Text excerpt →
══════════════════════════════

# Bert and SBert 

This document is dedicate to experiments with Bert and SBert models. 

## Theory review of Bert 

### Loss function(s) 
The (original) Bert model contains 2 losses: 
* **The Masked Language Modeling (MLM)**
    Given a sequence $X$, and positions $m\in\mathcal{M}:=\{1,\cdots, L\}$ in the sequence, we "mask" (e.g. hide, or replace with random token) with certain probabilities at each position, this results in the "corrupted sequence" $X_{corrupted}$. 
    Let $\theta$ be some (set of) parameters, the goal is to minimize the negative log-likelihood function 
    $$
    \mathcal{L}_{MLM}:= -\frac{1}{|\mathcal{M}|}\sum\limits_{m\in\mathcal{M}}\; log(p_{\theta}(w_m^*| X_{corrupted}))\; , 
    $$
    where $w_m^*$ is the correct token at position $m$ (in the original sequence $X$). 

* **The Next Sentence Prediction (NSP)**
    Typically, the Bert model, during training, is given a pair of sentences $(A,B)$.

══════════════════════════════

Information shown →
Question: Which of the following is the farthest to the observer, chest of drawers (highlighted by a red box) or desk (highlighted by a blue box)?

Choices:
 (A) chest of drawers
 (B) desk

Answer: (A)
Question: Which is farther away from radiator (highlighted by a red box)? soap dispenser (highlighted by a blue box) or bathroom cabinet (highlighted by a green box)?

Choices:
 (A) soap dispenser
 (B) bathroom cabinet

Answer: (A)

══════════════════════════════

What you are asked to do → Extend the Bert and SBert notes, picking up right after their final sentence about the sentence pair $(A,B)$.

Reply →
    This pair is constructed so that there is a balanced (i.e. 0.5 chance) chance of $B$ actually being the next sentence of $A$ (denoted $y=1$), and being some random sentence (that is not the next sentence of $A$) otherwise (denoted $y=0$). 
    
    In practice, the pair $(A,B)$ is tokenized into 
    $$
    [CLS](\text{tokens of }A)[SEP](\text{tokens of }B)[SEP]\;, 
    $$
    where $[CLS]$ in the "start" toekn, and $[SEP]$ is the "separation" token. 
    
    After several layers of masked multihead self attention layers (we will discuss in detail later), the leading vector ("correspond" to what $[CLS]$ "becomes" after the layers "answer" to the question of $[CLS]$) will be denoted with $h_{CLS}$. 
    It should be noted that $h_{CLS}$ does "contain information of the whole sequence of $(A,B)$".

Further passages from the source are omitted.